# Korte opdracht:
Noem alle getallen uit de tekst hieronder over het klooster Sint Agatha, ook de getallen die in letters zijn geschreven.

# Aangeleverd fragment:
++++

Het water kwam en het water ging. Rond het jaar 1300 leefden de inwoners van de dorpen aan de Maas rondom Cuijk met de constante dreiging van overstromingen. En in al hun onzekerheid over de toekomst, brachten zij hun gebeden naar een kleine kapel gewijd aan Sint Agatha, beschermheilige bij natuurrampen. Die kapel trok zoveel volk dat besloten werd hier een klooster te stichten. In 1371 vestigde zich hier de Orde van het Heilig Kruis. En nu, 650 jaar later, leven hier nog altijd vijf kloosterlingen, de zogeheten Kruisheren. Sint Agatha is daarmee het langst continu bewoonde klooster van Nederland. Al komt de dag steeds dichterbij dat dit kleine clubje de boel niet meer draaiende kan houden.

++++

# Gegevensfragment:
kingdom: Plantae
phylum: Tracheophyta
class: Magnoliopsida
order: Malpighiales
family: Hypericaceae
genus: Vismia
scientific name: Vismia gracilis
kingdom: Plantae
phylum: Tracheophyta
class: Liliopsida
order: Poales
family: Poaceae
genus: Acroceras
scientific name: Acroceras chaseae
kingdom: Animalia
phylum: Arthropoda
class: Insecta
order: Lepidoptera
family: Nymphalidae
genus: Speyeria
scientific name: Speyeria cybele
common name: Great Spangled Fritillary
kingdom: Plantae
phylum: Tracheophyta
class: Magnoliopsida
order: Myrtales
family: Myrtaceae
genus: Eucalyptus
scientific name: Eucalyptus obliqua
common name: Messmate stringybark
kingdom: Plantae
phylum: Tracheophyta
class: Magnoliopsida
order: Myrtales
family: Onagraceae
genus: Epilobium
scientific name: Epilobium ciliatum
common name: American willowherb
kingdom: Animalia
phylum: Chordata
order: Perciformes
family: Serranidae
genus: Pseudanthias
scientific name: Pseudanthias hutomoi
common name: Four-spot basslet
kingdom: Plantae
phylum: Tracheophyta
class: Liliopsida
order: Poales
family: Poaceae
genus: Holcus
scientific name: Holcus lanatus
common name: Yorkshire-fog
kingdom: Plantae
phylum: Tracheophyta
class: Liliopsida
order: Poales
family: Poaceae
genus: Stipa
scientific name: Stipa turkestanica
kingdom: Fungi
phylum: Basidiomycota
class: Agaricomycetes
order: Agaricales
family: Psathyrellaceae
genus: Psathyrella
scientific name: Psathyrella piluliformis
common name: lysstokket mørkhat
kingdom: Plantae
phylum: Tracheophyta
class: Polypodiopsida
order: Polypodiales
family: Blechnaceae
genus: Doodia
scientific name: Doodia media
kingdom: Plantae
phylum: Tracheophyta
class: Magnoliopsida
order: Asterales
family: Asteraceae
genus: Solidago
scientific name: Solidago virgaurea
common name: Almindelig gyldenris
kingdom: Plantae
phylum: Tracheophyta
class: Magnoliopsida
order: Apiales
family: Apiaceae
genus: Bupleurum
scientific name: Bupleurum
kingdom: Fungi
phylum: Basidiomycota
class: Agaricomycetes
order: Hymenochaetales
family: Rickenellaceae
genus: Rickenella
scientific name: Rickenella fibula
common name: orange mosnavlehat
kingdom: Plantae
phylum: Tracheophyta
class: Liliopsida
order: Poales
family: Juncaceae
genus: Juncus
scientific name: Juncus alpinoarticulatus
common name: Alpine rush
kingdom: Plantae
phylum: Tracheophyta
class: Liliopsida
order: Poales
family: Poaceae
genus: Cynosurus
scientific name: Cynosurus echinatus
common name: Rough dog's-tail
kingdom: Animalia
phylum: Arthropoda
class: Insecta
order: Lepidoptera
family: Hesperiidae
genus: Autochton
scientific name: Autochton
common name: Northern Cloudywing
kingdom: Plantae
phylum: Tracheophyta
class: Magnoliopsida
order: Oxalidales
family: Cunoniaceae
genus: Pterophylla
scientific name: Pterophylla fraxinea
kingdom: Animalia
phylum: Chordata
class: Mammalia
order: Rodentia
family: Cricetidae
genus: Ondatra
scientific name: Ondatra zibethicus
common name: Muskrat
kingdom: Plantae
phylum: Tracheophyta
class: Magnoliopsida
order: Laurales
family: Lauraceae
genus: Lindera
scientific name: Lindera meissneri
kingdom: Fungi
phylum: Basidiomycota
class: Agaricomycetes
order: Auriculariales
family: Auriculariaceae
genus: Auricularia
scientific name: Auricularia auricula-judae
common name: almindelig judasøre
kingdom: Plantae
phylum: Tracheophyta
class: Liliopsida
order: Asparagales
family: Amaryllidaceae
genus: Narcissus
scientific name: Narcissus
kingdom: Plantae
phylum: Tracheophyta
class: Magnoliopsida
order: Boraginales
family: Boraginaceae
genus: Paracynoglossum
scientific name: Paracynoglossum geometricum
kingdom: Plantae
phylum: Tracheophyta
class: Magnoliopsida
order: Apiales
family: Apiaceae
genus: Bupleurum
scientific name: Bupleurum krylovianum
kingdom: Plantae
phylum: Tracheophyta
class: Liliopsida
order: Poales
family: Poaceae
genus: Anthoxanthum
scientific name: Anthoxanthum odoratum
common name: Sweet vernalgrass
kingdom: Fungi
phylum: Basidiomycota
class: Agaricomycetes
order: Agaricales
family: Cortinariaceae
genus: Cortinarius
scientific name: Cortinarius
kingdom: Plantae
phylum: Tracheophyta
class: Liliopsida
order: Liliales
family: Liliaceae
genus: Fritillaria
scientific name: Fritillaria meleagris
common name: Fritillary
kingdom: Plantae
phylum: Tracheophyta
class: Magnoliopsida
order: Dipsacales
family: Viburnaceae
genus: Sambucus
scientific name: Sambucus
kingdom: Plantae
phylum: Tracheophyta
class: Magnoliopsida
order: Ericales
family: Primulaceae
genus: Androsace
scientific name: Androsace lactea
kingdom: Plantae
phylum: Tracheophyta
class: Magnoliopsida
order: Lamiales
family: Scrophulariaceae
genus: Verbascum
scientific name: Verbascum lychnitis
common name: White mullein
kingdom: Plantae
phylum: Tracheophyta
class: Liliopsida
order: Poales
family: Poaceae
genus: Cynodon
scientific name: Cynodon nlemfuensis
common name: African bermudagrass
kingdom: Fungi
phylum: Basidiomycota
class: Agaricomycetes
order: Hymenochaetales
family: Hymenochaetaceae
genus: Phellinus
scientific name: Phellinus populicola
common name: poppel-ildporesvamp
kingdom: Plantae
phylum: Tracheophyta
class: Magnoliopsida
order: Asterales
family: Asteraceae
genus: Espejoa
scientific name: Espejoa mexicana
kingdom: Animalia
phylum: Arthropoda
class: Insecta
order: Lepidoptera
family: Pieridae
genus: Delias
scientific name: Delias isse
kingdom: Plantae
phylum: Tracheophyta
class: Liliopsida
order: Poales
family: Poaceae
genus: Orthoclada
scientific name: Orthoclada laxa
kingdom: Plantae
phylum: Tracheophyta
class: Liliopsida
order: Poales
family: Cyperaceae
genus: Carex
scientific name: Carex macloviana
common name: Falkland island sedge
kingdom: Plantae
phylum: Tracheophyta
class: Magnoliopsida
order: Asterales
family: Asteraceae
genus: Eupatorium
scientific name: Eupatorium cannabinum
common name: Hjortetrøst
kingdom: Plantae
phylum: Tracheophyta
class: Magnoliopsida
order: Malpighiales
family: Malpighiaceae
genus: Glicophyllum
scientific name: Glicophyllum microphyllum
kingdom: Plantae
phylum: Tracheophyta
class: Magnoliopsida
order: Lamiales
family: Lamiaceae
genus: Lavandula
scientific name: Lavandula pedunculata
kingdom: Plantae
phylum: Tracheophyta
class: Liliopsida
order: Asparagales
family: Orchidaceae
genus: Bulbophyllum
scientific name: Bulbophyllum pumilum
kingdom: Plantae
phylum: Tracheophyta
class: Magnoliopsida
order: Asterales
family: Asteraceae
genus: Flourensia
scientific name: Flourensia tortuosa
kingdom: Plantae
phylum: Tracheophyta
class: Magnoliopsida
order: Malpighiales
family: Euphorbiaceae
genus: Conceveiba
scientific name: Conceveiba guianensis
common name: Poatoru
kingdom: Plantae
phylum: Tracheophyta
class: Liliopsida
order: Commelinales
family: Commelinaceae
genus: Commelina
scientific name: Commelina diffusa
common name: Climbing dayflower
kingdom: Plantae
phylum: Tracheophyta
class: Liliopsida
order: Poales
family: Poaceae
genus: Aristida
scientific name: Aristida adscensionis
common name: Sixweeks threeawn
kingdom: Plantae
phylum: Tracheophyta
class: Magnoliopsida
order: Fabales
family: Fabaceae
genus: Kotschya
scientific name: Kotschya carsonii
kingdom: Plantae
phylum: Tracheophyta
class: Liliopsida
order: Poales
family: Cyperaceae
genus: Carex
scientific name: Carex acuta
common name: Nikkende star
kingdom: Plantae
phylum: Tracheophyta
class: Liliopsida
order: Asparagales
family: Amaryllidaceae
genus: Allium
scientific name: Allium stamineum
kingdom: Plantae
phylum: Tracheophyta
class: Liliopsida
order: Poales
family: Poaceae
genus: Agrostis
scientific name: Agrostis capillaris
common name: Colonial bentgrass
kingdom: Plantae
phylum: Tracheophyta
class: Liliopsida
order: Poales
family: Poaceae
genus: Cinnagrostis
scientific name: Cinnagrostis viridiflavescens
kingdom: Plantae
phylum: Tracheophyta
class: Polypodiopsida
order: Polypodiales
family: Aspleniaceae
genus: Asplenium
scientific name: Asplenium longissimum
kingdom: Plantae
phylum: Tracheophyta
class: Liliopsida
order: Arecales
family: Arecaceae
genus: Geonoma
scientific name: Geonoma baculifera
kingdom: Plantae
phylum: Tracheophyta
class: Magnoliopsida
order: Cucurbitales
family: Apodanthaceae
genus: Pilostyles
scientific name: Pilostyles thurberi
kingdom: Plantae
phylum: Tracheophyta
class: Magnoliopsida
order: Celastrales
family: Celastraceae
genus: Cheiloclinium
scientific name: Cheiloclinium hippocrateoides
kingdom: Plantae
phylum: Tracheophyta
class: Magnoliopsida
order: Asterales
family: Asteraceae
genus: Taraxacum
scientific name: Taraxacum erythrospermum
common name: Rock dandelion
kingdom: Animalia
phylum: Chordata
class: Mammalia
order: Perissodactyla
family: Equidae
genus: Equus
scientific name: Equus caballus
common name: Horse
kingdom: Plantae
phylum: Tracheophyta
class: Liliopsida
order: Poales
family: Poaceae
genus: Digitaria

++++

# Oplossing opdracht:
1300, 1371, 650, vijf